═══ Data records
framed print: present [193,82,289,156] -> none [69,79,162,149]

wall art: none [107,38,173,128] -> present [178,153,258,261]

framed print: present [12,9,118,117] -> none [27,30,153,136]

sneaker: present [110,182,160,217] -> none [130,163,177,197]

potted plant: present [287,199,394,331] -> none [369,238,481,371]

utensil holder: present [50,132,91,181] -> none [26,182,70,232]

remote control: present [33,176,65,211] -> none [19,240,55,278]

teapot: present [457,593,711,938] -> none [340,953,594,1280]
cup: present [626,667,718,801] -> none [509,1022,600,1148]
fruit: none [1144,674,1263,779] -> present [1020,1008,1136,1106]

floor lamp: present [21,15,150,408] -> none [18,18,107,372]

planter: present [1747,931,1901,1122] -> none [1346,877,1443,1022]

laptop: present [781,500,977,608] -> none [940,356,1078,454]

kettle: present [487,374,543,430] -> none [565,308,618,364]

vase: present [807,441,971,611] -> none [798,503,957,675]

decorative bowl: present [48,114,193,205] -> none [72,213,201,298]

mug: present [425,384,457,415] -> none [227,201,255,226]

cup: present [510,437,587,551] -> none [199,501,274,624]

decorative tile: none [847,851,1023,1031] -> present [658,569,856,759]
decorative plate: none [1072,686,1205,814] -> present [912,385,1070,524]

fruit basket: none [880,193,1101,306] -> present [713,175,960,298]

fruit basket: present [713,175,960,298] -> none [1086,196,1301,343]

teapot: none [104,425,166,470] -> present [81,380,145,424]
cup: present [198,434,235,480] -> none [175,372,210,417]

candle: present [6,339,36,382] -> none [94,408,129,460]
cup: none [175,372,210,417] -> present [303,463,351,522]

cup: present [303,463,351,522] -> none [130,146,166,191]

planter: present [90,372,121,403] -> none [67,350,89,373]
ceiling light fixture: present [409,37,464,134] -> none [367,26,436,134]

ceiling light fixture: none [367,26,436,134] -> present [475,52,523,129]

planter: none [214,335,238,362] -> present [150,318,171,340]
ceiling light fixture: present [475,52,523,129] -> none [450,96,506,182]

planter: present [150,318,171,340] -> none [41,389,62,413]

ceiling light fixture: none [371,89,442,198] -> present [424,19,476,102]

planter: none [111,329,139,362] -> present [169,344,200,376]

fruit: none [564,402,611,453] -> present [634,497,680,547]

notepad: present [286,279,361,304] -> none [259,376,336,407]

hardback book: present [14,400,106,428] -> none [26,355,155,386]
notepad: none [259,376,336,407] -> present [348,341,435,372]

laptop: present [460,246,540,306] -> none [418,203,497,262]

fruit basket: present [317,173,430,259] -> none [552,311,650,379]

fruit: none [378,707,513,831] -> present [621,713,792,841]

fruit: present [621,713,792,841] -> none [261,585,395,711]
══════
* [Work instruction] Reproduce the data, keeping every line exactly the same.

* [Task solution]
framed print: present [193,82,289,156] -> none [69,79,162,149]

wall art: none [107,38,173,128] -> present [178,153,258,261]

framed print: present [12,9,118,117] -> none [27,30,153,136]

sneaker: present [110,182,160,217] -> none [130,163,177,197]

potted plant: present [287,199,394,331] -> none [369,238,481,371]

utensil holder: present [50,132,91,181] -> none [26,182,70,232]

remote control: present [33,176,65,211] -> none [19,240,55,278]

teapot: present [457,593,711,938] -> none [340,953,594,1280]
cup: present [626,667,718,801] -> none [509,1022,600,1148]
fruit: none [1144,674,1263,779] -> present [1020,1008,1136,1106]

floor lamp: present [21,15,150,408] -> none [18,18,107,372]

planter: present [1747,931,1901,1122] -> none [1346,877,1443,1022]

laptop: present [781,500,977,608] -> none [940,356,1078,454]

kettle: present [487,374,543,430] -> none [565,308,618,364]

vase: present [807,441,971,611] -> none [798,503,957,675]

decorative bowl: present [48,114,193,205] -> none [72,213,201,298]

mug: present [425,384,457,415] -> none [227,201,255,226]

cup: present [510,437,587,551] -> none [199,501,274,624]

decorative tile: none [847,851,1023,1031] -> present [658,569,856,759]
decorative plate: none [1072,686,1205,814] -> present [912,385,1070,524]

fruit basket: none [880,193,1101,306] -> present [713,175,960,298]

fruit basket: present [713,175,960,298] -> none [1086,196,1301,343]

teapot: none [104,425,166,470] -> present [81,380,145,424]
cup: present [198,434,235,480] -> none [175,372,210,417]

candle: present [6,339,36,382] -> none [94,408,129,460]
cup: none [175,372,210,417] -> present [303,463,351,522]

cup: present [303,463,351,522] -> none [130,146,166,191]

planter: present [90,372,121,403] -> none [67,350,89,373]
ceiling light fixture: present [409,37,464,134] -> none [367,26,436,134]

ceiling light fixture: none [367,26,436,134] -> present [475,52,523,129]

planter: none [214,335,238,362] -> present [150,318,171,340]
ceiling light fixture: present [475,52,523,129] -> none [450,96,506,182]

planter: present [150,318,171,340] -> none [41,389,62,413]

ceiling light fixture: none [371,89,442,198] -> present [424,19,476,102]

planter: none [111,329,139,362] -> present [169,344,200,376]

fruit: none [564,402,611,453] -> present [634,497,680,547]

notepad: present [286,279,361,304] -> none [259,376,336,407]

hardback book: present [14,400,106,428] -> none [26,355,155,386]
notepad: none [259,376,336,407] -> present [348,341,435,372]

laptop: present [460,246,540,306] -> none [418,203,497,262]

fruit basket: present [317,173,430,259] -> none [552,311,650,379]

fruit: none [378,707,513,831] -> present [621,713,792,841]

fruit: present [621,713,792,841] -> none [261,585,395,711]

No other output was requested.